■ **課題指示 A**
出典の一文「震える手でスマホを取り出し、電源を切った。」を英語に訳しなさい。

======

母の手を握る
小島ちひりのプリズム劇場
この番組は、小島ちひり脚本によるラジオドラマです。
プリズムを通した光のように、様々な人がいることをテーマにお送りいたします。
俺の手はカタカタと小刻みに震えていた。
きっとあと1時間もすれば、俺がいなくなったことに劇団のメンバーは気づくだろう。
吉田さんはきっとブチ切れて大暴れするに違いない。
その辺にいる劇団員に無差別に殴りかかるかもしれない。
それでも俺は、行くしかない。
震える手でスマホを取り出し、電源を切った。
失礼します。
俺は恐れ恐る病室の扉を開けた。
中では6台のベッドが並んでおり、それぞれテレビを見たり、見舞い客と談笑したりしている。
一番奥のベッドだけ、周りと比べひっそりとしていた。
母さん。
母はスースーと寝息を立てている。
特に苦しそうな様子はない。
それだけは良かった。
ベッドのそばの椅子に腰をかける。
カバンを開けて、分厚い封筒を握りしめる。
売上300万円。
全部ここにある。
ノリヒロ。
母さん。
俺だよ。
俺は母の手をぎゅっと握る。
母はゆっくり起き上がる。
来てたの?
公演は?
劇団のみんなが何とかしてくれるから大丈夫だよ。
そう。
ちゃんとご飯食べてるの?
お金足りてる?
大丈夫だよ。
大丈夫。
母さんの入院代は俺が持ってきたから。
母は驚いた顔をした。
大丈夫よ。保険があるし、退院したらまた働くから。
いいんだよ、もう。
そんな体で働かなくて、これからは俺がいるから。
そんなこと言ったって、
あんたこれまでまともな仕事に就いたことないのに、
一体何の仕事するの?
俺は何も言えなかった。
心配を話し合う
18で家を飛び出して役者を目指した。
いろんな研究所を渡り歩いたが目が出ることはなく、
吉田さんに裏方とした声をかけられた。
それでも芝居に関われるならと、
制作として20年、劇団に尽くしてきた。
劇団から給料をもらったことはない。

======

■ **課題指示 B**
記録の中から、文字列「context」を含む行をすべて抜き出しなさい。

======

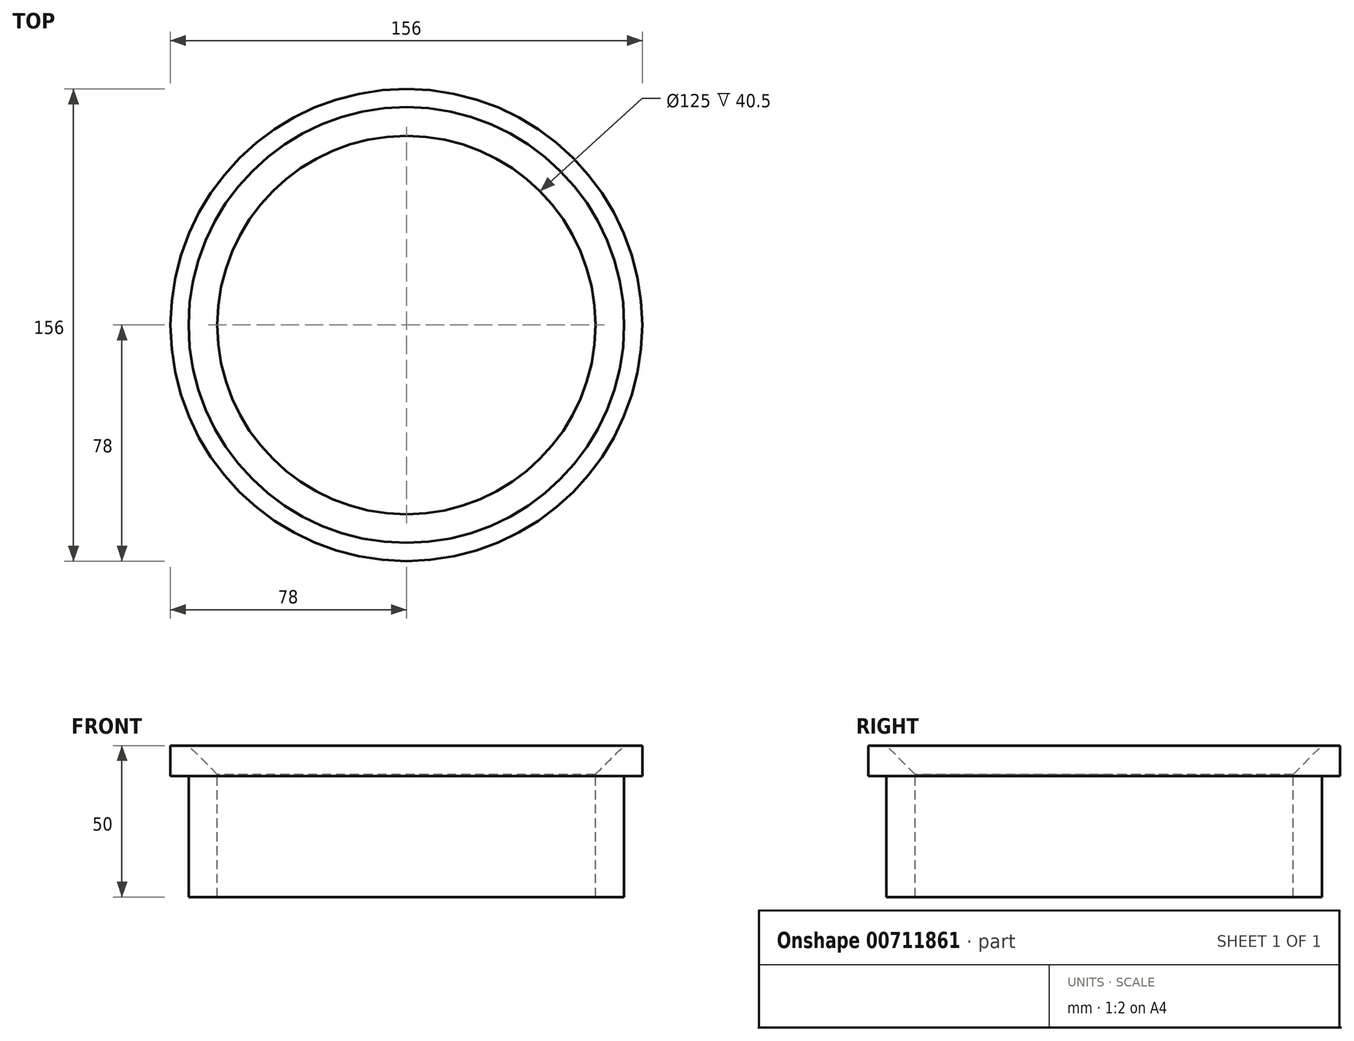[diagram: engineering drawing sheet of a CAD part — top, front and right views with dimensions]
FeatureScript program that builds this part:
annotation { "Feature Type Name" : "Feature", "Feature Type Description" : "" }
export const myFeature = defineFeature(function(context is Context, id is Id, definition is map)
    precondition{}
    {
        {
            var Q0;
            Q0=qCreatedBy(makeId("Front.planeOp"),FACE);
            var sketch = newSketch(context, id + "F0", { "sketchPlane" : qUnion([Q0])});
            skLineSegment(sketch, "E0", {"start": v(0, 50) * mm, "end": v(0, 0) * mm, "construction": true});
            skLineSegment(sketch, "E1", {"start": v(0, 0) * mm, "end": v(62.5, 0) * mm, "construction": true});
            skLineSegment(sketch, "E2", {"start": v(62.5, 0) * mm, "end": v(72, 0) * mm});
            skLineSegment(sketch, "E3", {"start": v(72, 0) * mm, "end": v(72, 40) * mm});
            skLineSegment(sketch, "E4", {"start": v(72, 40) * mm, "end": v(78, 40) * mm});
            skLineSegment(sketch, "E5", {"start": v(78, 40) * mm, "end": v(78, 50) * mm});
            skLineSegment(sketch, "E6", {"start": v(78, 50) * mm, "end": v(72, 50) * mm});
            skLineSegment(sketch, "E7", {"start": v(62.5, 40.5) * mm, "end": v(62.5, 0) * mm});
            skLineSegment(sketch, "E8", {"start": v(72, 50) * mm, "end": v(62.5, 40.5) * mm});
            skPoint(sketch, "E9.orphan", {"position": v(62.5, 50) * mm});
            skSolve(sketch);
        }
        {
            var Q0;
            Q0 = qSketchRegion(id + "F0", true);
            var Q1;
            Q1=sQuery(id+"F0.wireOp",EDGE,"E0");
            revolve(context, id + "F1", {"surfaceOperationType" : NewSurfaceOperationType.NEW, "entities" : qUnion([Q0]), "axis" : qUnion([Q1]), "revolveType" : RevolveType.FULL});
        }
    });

======

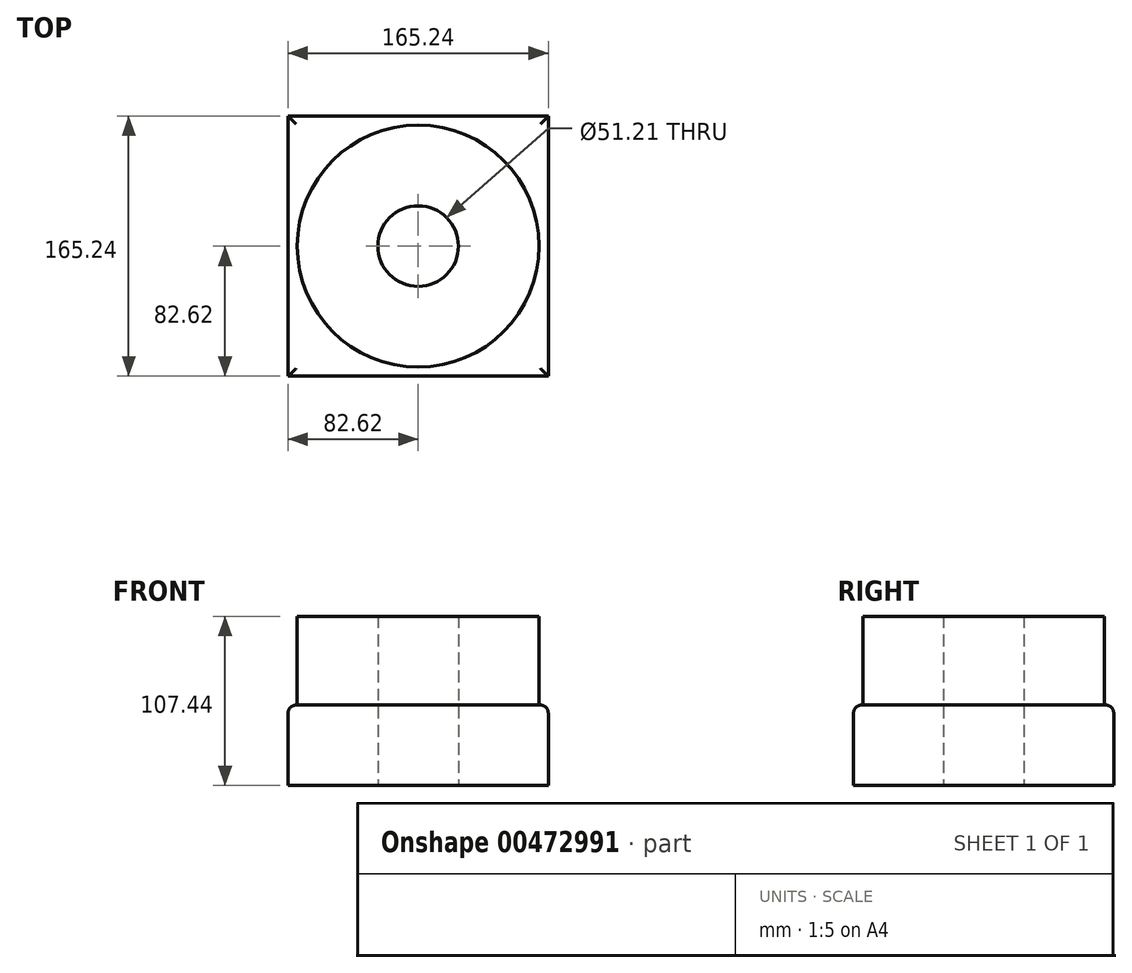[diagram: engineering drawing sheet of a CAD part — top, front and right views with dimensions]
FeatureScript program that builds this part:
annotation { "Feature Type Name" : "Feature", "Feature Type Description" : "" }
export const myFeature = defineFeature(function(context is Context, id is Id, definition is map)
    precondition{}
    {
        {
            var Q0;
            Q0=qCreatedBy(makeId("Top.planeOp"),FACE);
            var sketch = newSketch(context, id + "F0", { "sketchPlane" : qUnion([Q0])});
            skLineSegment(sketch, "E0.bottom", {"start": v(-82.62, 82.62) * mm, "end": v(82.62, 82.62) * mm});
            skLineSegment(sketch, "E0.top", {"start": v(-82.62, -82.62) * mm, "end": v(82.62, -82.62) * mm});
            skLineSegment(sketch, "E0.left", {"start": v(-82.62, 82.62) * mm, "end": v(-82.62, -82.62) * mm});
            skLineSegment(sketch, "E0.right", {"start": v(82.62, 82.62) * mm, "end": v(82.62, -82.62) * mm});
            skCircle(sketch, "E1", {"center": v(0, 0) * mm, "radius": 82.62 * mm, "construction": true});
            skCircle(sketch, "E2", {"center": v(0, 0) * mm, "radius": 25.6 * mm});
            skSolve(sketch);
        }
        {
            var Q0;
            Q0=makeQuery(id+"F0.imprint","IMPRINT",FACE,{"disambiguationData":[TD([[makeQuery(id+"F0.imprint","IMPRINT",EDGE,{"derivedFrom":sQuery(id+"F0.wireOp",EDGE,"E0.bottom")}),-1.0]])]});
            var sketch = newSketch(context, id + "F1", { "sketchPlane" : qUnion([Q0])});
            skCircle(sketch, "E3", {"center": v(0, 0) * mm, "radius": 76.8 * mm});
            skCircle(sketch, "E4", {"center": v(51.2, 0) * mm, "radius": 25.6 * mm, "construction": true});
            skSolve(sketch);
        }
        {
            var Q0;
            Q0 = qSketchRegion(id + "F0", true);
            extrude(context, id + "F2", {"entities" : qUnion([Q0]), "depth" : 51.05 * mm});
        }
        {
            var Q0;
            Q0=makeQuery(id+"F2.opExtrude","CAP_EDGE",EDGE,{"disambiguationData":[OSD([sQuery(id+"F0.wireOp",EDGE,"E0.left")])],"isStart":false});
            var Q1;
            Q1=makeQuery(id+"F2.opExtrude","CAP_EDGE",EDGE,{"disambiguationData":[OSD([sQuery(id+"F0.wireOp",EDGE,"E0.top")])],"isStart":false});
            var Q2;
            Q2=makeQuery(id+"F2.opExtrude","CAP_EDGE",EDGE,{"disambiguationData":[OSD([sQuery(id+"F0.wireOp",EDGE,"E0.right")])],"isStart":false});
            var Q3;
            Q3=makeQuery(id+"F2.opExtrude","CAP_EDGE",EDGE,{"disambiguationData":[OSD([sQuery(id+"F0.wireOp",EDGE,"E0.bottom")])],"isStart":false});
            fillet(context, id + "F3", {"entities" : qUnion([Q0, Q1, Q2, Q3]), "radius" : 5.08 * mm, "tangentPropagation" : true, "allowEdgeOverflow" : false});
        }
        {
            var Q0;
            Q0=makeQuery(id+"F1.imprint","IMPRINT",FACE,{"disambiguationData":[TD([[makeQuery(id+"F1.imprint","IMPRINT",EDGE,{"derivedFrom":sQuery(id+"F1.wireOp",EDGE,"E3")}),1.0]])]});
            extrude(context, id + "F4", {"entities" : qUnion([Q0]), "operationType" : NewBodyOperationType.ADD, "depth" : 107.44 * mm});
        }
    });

======

■ **解答例 A**
With trembling hands, I took out my smartphone and turned it off.

■ **解答例 B**
export const myFeature = defineFeature(function(context is Context, id is Id, definition is map)
            var sketch = newSketch(context, id + "F0", { "sketchPlane" : qUnion([Q0])});
            revolve(context, id + "F1", {"surfaceOperationType" : NewSurfaceOperationType.NEW, "entities" : qUnion([Q0]), "axis" : qUnion([Q1]), "revolveType" : RevolveType.FULL});
export const myFeature = defineFeature(function(context is Context, id is Id, definition is map)
            var sketch = newSketch(context, id + "F0", { "sketchPlane" : qUnion([Q0])});
            var sketch = newSketch(context, id + "F1", { "sketchPlane" : qUnion([Q0])});
            extrude(context, id + "F2", {"entities" : qUnion([Q0]), "depth" : 51.05 * mm});
            fillet(context, id + "F3", {"entities" : qUnion([Q0, Q1, Q2, Q3]), "radius" : 5.08 * mm, "tangentPropagation" : true, "allowEdgeOverflow" : false});
            extrude(context, id + "F4", {"entities" : qUnion([Q0]), "operationType" : NewBodyOperationType.ADD, "depth" : 107.44 * mm});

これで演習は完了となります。